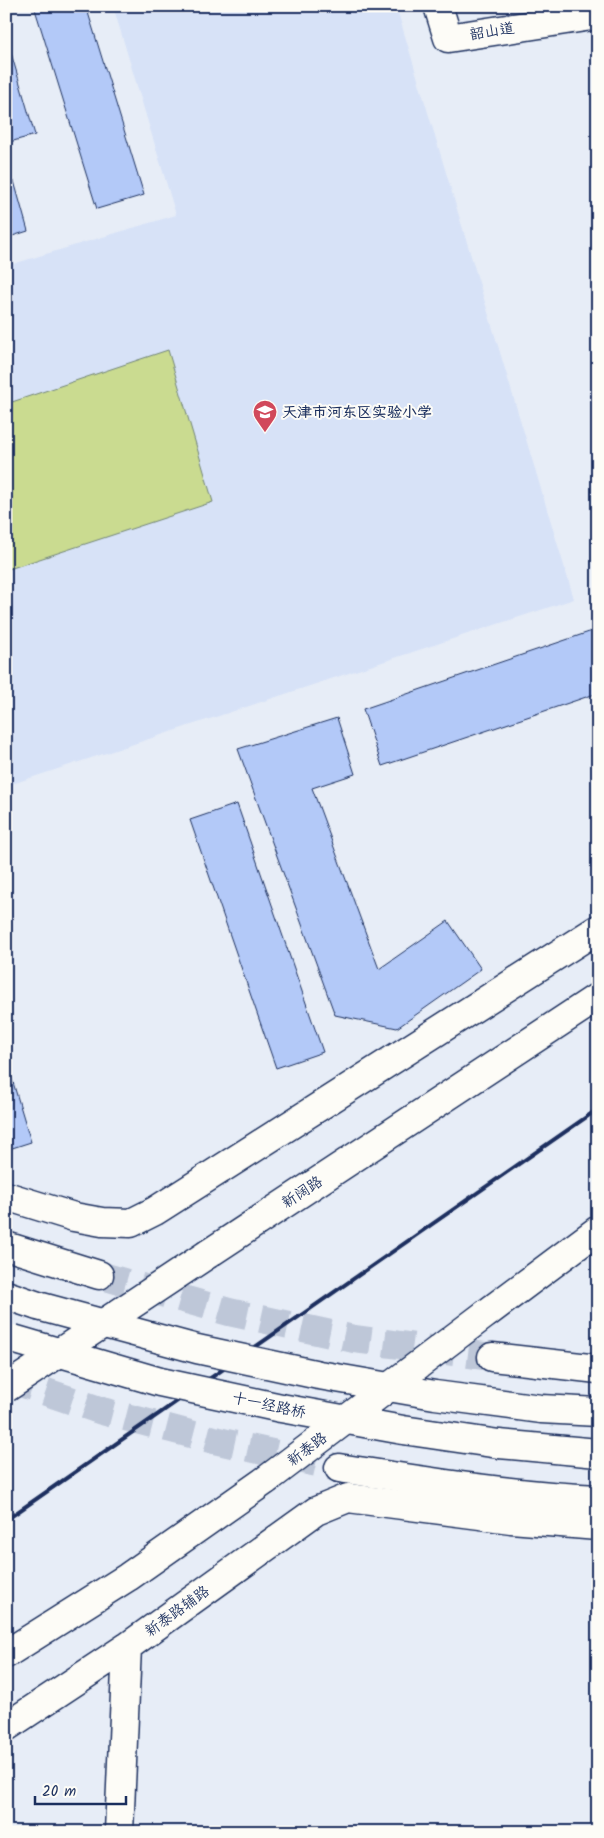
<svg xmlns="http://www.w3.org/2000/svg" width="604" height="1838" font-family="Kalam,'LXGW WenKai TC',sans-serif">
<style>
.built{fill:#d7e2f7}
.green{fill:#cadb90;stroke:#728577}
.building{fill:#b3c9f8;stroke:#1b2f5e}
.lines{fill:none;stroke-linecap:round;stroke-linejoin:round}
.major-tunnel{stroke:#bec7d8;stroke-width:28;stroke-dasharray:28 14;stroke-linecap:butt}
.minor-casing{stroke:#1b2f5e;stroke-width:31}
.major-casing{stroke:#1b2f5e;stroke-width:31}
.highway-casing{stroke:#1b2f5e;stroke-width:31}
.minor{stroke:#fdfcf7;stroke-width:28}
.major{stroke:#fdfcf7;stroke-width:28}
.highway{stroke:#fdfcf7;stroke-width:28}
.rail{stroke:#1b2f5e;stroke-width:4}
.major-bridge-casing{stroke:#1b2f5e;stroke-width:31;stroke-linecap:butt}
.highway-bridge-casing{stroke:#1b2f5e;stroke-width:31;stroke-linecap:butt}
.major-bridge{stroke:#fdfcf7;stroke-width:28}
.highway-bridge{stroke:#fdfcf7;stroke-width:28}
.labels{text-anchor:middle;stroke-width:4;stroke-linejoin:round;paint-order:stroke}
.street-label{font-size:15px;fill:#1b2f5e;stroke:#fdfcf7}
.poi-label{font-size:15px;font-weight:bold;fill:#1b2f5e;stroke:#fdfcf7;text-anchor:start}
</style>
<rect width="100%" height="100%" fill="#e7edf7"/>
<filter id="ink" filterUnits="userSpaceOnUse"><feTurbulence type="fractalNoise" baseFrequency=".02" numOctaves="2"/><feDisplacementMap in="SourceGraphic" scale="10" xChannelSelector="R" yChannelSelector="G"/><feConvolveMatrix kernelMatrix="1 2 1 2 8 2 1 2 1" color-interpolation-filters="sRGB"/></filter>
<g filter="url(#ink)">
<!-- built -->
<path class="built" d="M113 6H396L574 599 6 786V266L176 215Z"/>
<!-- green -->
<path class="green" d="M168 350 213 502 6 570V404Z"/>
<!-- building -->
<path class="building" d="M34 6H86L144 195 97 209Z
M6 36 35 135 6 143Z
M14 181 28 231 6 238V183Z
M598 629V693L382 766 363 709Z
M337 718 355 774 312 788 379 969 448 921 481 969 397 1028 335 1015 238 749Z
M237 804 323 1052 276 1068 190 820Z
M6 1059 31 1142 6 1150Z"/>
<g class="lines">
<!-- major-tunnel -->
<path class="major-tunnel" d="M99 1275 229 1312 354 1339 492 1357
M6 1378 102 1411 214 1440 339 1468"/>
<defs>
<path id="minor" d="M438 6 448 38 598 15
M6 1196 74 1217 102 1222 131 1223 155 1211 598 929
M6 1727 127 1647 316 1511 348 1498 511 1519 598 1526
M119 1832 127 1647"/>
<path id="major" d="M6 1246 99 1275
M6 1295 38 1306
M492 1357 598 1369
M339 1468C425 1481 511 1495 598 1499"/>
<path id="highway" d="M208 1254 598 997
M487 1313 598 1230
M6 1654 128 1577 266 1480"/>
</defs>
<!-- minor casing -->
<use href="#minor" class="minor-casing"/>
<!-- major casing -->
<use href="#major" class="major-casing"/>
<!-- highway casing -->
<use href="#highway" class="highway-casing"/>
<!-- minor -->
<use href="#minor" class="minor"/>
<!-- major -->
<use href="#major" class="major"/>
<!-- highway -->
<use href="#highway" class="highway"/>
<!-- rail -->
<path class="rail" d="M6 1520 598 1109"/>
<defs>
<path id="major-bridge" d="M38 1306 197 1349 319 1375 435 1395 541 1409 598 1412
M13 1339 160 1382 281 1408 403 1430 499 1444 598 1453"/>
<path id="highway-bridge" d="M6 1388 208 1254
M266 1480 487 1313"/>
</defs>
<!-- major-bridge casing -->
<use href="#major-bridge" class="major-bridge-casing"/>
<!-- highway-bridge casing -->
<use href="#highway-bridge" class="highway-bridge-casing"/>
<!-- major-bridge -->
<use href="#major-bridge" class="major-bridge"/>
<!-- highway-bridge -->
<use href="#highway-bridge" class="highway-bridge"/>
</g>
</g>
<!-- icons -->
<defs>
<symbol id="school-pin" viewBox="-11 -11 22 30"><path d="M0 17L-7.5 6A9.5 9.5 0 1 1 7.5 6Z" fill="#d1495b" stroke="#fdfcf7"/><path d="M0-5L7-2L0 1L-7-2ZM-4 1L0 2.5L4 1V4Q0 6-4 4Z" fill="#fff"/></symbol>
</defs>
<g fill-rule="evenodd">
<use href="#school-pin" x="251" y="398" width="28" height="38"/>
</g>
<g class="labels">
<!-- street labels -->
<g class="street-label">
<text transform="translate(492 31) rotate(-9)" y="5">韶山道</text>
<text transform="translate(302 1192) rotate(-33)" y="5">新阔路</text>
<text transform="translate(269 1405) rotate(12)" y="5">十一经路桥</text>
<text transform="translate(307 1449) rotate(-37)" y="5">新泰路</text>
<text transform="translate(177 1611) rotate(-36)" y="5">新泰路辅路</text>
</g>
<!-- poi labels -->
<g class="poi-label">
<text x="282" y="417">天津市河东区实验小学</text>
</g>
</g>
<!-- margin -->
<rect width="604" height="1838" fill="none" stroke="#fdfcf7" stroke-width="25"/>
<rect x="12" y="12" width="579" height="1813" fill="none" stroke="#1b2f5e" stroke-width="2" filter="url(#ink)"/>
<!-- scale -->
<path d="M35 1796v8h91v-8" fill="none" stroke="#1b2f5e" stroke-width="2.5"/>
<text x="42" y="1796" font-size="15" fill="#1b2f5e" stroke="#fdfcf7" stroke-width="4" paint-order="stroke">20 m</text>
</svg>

---

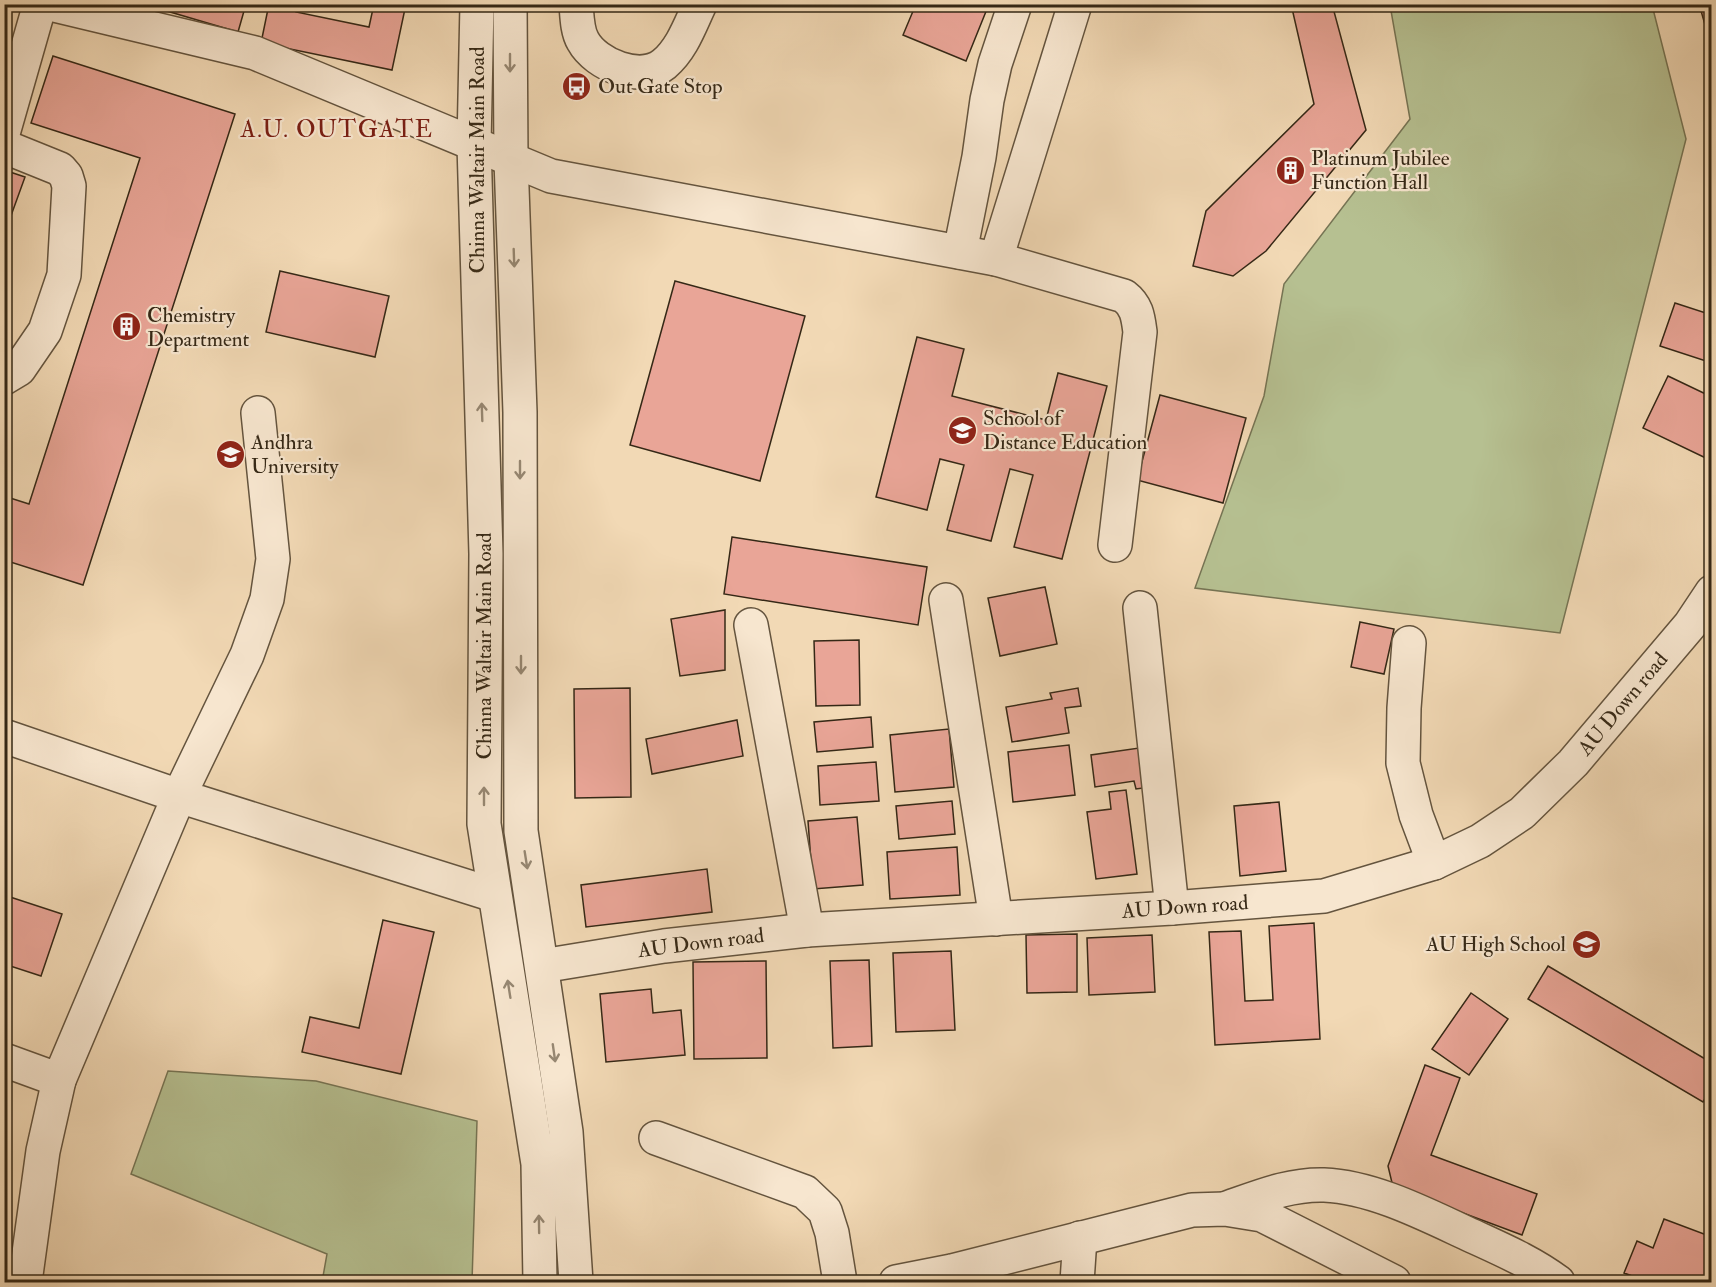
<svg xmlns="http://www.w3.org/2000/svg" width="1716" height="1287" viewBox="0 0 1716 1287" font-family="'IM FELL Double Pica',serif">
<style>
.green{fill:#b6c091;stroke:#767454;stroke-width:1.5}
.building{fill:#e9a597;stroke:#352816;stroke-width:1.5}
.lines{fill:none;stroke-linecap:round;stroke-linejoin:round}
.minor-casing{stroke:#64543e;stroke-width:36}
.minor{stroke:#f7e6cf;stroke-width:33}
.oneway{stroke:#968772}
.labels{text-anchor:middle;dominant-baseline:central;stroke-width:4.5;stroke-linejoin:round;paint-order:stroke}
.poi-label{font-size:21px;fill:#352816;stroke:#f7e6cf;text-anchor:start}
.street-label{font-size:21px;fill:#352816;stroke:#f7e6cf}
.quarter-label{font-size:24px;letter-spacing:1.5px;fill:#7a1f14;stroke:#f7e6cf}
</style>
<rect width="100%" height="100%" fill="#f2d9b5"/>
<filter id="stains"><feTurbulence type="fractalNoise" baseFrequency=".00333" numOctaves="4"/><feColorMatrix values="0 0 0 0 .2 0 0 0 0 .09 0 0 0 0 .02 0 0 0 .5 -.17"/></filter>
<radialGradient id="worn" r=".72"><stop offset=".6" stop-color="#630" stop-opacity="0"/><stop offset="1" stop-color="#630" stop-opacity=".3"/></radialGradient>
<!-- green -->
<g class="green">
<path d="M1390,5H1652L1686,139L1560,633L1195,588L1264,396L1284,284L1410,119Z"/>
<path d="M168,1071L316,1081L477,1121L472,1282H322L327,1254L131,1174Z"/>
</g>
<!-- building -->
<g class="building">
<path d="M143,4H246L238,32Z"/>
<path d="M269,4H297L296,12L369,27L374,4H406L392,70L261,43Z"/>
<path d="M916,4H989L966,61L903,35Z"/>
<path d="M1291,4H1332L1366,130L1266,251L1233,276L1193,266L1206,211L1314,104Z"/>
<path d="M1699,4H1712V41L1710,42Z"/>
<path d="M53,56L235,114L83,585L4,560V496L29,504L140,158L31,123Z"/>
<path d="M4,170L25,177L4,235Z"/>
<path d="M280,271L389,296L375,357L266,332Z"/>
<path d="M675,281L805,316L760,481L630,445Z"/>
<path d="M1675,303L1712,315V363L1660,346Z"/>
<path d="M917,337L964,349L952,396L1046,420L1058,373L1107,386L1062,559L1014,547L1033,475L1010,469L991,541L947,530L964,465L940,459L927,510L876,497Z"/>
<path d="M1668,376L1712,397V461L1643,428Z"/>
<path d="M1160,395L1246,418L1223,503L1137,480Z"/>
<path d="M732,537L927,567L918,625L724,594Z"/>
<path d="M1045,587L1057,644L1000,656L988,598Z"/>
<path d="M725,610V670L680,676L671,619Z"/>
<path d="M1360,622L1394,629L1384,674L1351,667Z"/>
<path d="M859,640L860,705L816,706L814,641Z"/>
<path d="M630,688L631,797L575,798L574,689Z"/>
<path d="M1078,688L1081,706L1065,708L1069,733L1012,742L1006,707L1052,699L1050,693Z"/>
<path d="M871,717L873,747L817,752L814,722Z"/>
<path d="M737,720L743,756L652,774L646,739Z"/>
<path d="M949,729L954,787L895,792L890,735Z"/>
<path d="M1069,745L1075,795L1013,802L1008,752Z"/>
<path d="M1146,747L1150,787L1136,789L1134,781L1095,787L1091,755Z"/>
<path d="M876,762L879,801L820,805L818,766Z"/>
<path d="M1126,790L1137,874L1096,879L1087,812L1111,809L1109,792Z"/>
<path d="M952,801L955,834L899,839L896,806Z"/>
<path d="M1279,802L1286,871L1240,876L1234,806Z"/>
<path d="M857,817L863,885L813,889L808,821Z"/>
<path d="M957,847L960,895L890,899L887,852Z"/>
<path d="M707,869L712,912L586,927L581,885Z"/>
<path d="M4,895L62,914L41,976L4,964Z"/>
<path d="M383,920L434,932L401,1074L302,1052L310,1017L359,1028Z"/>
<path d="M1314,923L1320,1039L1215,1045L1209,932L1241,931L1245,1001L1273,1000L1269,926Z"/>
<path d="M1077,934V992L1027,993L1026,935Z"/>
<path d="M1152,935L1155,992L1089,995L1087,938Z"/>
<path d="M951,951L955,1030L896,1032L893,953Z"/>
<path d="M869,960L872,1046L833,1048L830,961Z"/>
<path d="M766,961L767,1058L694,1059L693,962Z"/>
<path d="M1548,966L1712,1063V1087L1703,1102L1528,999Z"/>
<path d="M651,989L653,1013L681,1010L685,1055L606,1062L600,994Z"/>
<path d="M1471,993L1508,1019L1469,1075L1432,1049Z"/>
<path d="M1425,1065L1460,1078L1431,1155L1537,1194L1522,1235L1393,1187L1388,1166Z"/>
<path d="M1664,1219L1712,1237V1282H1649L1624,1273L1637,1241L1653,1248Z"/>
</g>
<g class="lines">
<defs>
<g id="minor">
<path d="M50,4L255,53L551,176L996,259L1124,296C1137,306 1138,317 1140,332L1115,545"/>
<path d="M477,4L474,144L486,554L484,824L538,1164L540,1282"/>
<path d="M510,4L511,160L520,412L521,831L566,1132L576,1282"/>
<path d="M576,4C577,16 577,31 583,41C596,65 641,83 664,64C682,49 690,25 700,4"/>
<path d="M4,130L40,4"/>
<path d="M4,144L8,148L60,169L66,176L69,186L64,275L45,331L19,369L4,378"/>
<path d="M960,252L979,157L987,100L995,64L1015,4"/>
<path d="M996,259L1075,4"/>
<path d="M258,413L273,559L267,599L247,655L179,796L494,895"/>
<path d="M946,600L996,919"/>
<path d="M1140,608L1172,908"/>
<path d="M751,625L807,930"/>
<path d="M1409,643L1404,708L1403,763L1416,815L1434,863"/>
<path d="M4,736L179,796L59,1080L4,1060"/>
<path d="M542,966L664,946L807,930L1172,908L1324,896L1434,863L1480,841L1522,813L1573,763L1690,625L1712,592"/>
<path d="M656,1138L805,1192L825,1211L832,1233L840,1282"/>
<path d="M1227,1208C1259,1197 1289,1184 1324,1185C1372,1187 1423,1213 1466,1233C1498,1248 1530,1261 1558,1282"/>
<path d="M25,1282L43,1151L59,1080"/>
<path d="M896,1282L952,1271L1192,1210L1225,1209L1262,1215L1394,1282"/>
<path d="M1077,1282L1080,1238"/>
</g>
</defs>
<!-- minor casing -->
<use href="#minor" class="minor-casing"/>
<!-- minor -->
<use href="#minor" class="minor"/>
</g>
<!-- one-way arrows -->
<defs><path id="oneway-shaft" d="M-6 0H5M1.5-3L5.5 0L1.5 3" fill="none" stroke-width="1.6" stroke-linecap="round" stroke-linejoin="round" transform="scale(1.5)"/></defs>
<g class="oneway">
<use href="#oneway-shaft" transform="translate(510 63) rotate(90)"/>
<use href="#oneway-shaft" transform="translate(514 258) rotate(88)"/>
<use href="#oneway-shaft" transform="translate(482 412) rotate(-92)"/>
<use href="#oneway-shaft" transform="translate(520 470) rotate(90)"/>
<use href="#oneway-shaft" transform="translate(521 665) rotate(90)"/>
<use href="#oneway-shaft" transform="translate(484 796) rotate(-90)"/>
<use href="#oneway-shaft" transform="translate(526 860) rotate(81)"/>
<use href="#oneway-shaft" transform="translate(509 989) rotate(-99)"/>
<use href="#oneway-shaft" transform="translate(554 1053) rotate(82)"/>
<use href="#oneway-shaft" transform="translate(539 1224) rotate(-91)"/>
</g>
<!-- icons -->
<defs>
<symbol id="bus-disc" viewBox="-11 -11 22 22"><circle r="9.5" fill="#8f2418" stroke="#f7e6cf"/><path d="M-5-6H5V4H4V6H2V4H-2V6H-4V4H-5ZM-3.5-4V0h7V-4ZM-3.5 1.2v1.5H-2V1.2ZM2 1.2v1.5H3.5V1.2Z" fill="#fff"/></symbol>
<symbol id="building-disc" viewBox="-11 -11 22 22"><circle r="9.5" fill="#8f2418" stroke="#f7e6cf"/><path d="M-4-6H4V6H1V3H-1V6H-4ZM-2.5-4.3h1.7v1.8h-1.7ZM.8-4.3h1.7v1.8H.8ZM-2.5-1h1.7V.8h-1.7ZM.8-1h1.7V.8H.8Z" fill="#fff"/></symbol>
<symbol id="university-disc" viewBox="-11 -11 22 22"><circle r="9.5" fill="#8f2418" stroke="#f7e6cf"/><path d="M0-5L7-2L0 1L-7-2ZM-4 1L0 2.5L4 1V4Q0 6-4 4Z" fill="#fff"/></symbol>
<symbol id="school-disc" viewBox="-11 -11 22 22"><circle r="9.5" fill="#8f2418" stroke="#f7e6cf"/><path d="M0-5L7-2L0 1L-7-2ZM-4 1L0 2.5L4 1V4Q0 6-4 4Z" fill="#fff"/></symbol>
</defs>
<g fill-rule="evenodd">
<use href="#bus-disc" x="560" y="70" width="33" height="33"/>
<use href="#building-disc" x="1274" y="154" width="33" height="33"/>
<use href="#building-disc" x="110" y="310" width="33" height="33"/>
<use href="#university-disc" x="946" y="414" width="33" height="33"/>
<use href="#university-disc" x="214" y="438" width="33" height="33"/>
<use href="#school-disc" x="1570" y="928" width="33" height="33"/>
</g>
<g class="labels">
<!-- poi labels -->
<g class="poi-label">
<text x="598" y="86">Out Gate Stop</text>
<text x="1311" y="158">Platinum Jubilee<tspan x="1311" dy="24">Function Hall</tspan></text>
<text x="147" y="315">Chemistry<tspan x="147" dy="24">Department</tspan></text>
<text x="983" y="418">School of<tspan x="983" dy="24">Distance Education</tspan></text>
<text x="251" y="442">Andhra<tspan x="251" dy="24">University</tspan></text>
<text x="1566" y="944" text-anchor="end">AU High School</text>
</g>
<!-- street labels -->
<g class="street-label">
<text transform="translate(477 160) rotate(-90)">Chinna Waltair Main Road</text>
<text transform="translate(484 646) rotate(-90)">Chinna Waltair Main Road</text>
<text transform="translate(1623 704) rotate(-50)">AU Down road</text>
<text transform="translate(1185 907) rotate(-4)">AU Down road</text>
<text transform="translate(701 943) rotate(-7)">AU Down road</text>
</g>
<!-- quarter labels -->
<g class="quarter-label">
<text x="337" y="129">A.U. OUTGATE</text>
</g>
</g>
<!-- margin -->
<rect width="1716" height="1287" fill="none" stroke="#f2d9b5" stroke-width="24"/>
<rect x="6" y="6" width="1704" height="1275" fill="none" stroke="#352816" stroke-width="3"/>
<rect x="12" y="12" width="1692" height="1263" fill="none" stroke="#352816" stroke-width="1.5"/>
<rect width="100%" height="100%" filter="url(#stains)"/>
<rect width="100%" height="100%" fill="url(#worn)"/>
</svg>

Brief:
What is needed is the number of lines in the entries that contain the word "xmlns", written alone.

Result of this exercise:
2